Eighty-one percent of the units purchased using manufacturer coupons came from just 19 percent of U.S. households during the twenty-six week period ended June 27, 2009.
The most avid users, called “coupon enthusiasts,” are households that purchased 104 or more items using manufacturers’ coupons. The 10 percent of shoppers that fall into this category accounted for 62 percent of manufacturers’ coupon units. They also accounted for 16 percent of total unit sales, making them an attractive and important consumer target.

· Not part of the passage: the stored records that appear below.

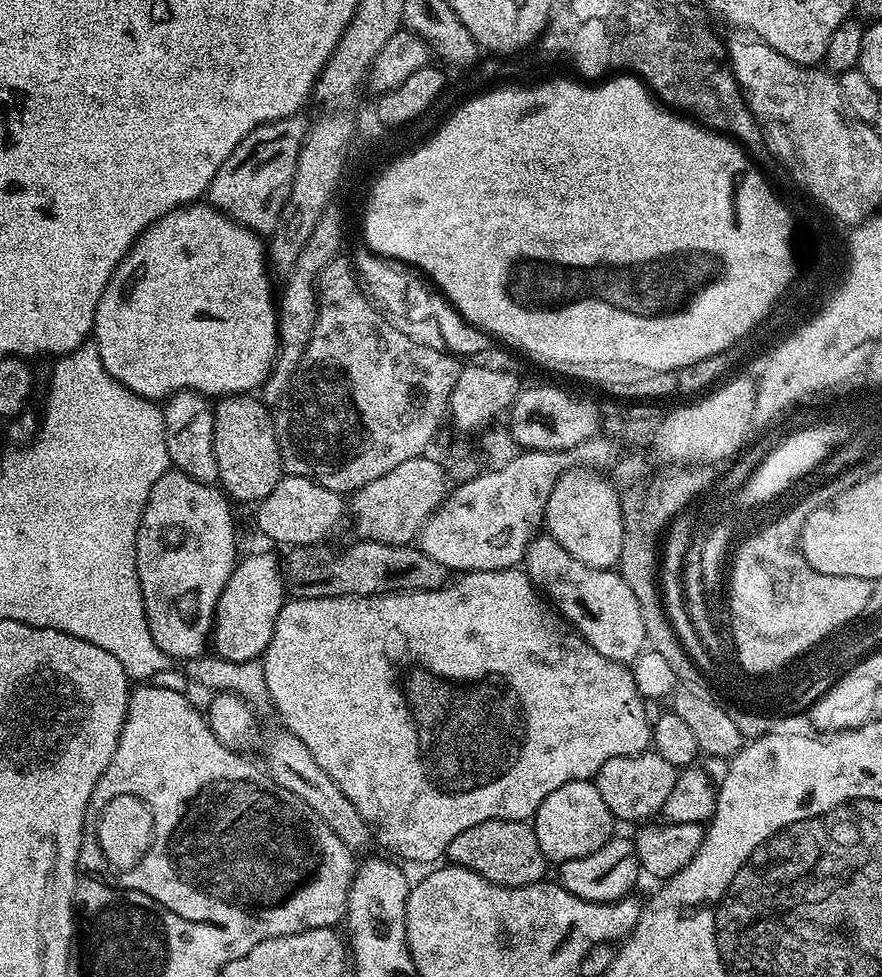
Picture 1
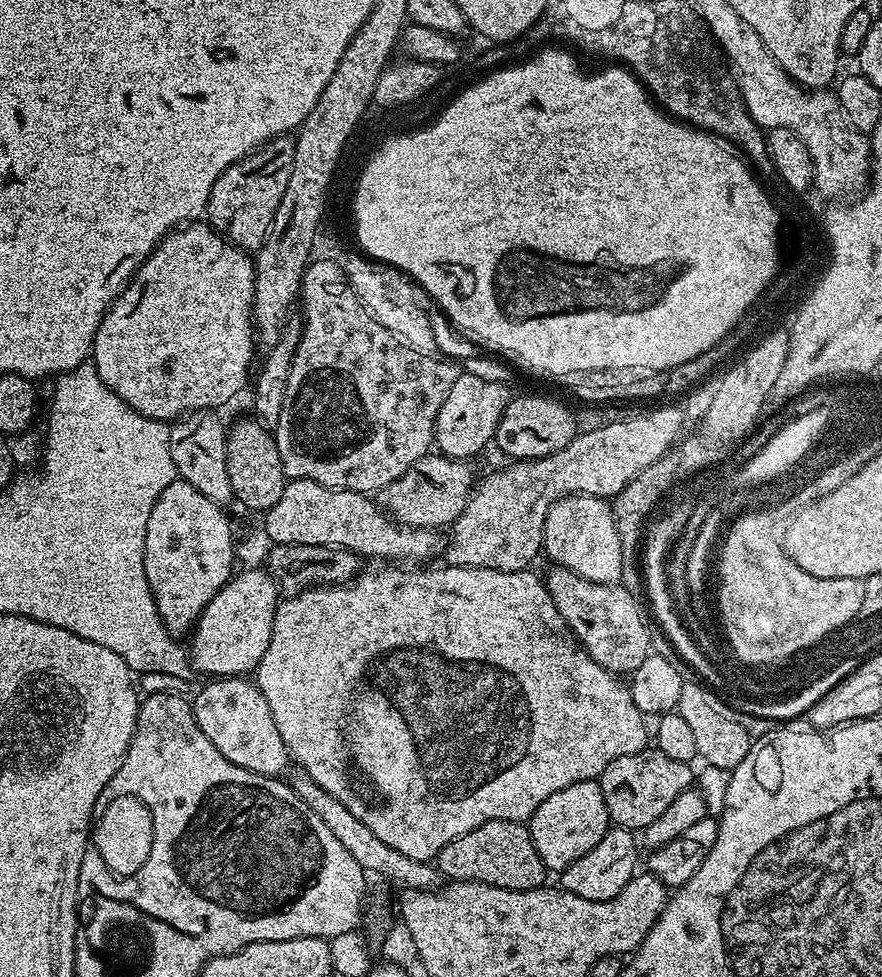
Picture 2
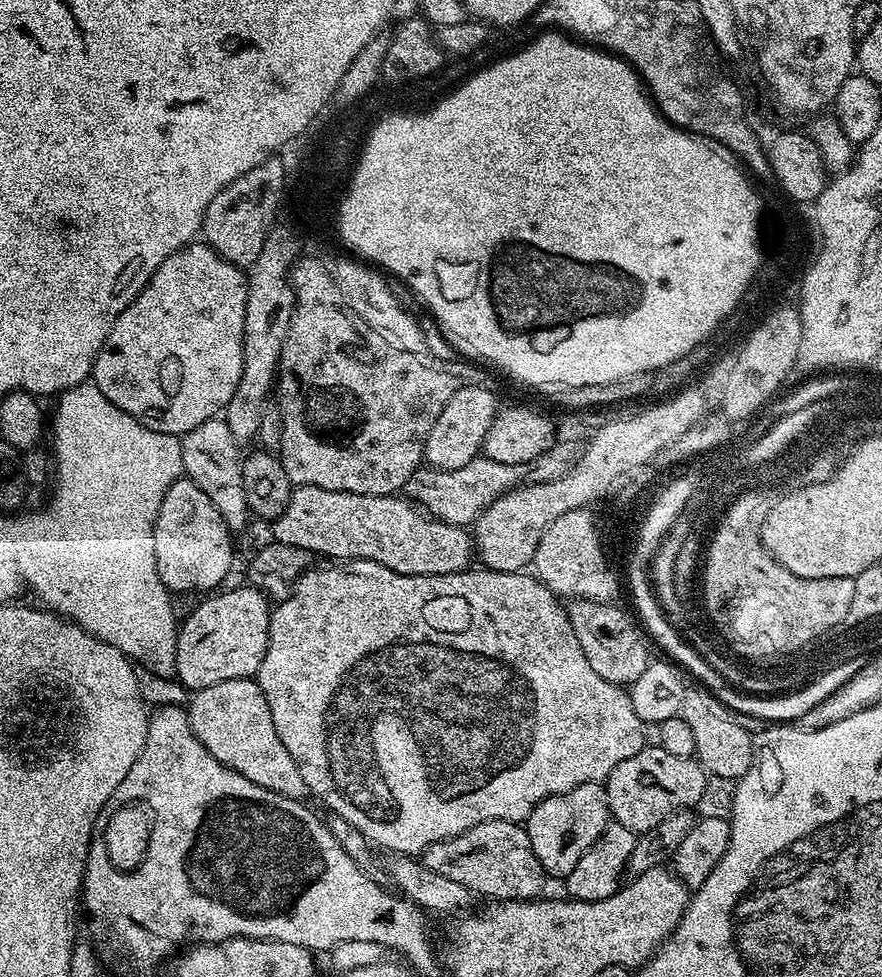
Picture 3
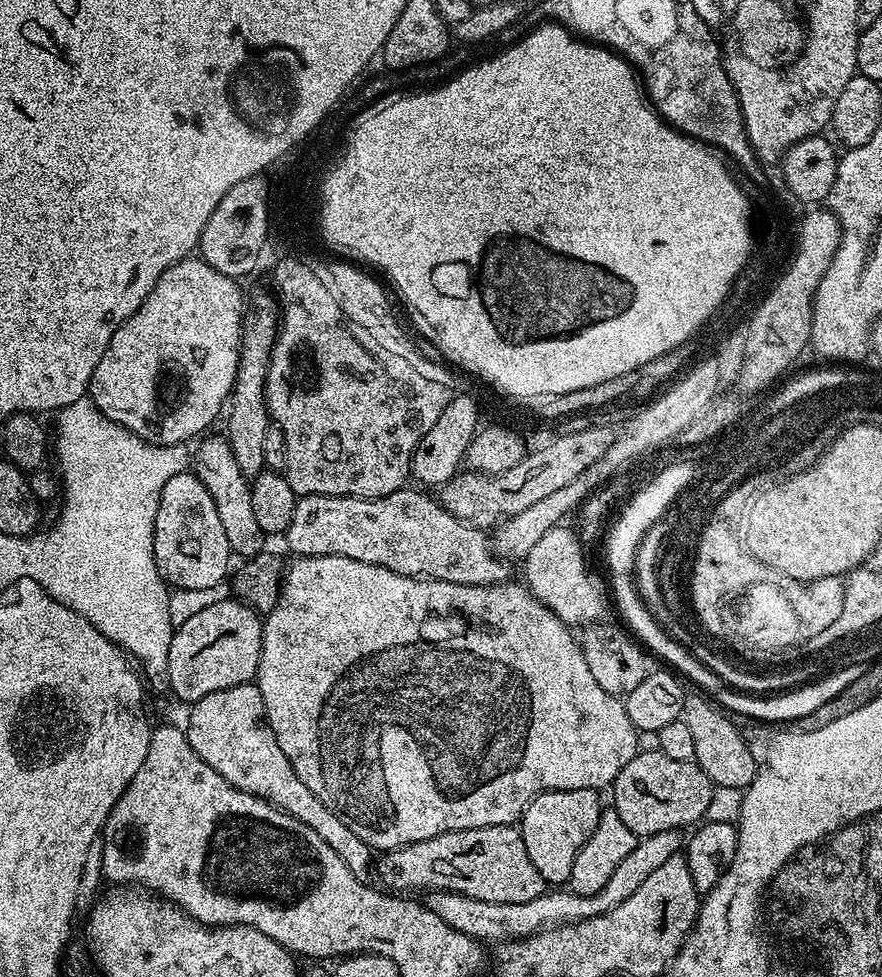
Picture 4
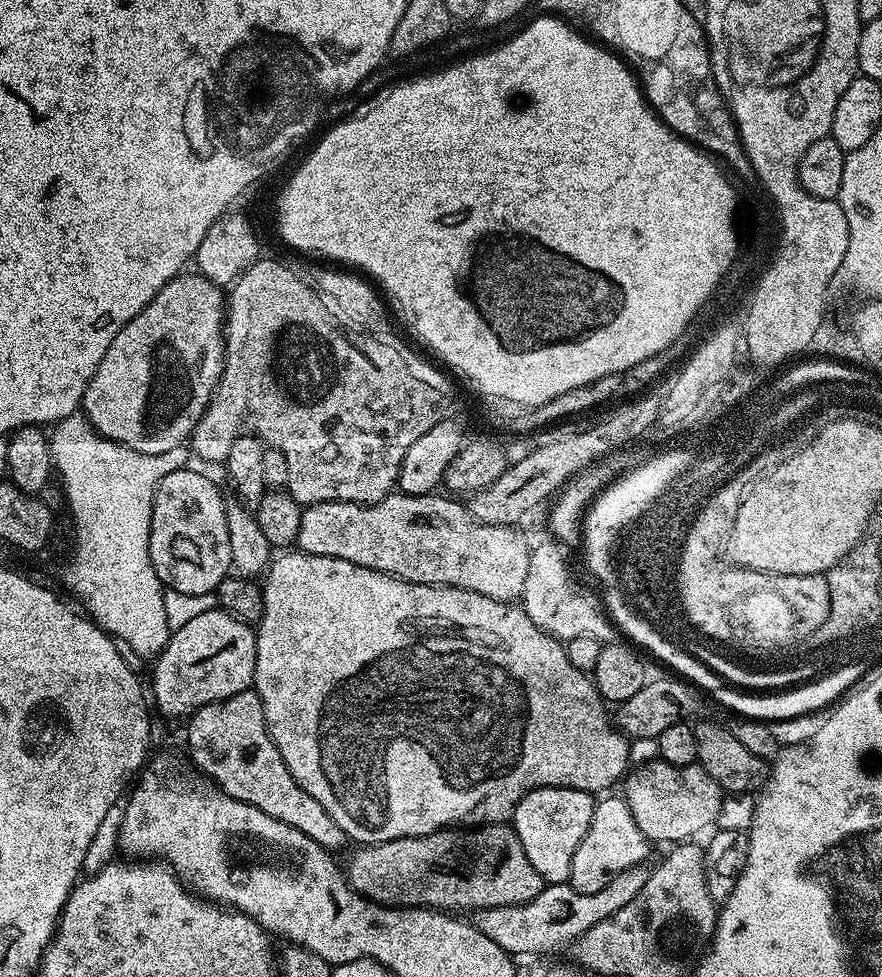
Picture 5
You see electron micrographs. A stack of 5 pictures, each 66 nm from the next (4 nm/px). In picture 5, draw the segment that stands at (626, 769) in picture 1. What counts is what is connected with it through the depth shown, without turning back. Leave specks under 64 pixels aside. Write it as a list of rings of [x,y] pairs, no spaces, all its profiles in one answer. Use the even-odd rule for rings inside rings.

Still, the recession is driving heavier coupon usage among all types of consumers, as many lighter users have become heavier users. After three quarters of declines in 2008, coupon redemptions spiked 10 percent in the fourth quarter of 2008, according to Inmar. This was followed by a 17 percent increase in the first quarter of 2009 and a 33 percent surge in the second quarter. This tally includes FSIs, on-pack offers and Internet coupons, but excludes retailer coupons.
Inmar also reported that more and more consumers are using coupons for both food and nonfood items. In the fourth quarter of 2008 nonfood redemptions were -3 percent. However, in the second quarter of this year, redemptions for nonfood items were up 46 percent. Food coupon redemptions were 21 percent in Q4 2008 and increased 27 percent in the second quarter of 2009.
Overall, 1.6 billion coupons were redeemed in the first half of 2009. “Without question, coupon usage is undergoing a renaissance,” said Todd Hale, SVP, consumer & shopping insights at Schaumburg, Ill.-based Nielsen. “More consumers are looking for value and lower prices as retailers and manufacturers are distributing more coupons and making it easier for consumers to leverage technology to access coupons they want with less effort.”
“These findings from Nielsen suggest that the increased coupon usage we’ve seen this year not only helped consumers stretch their budgets, but also provided meaningful sales impact to manufacturers and retailers,” said Matthew Tilley, director of marketing at Winston-Salem, N.C.-based Inmar. “Coupons have always been an effective way to encourage trial and repeat purchase, and are proving to be a bright spot in an otherwise dreary economic environment.”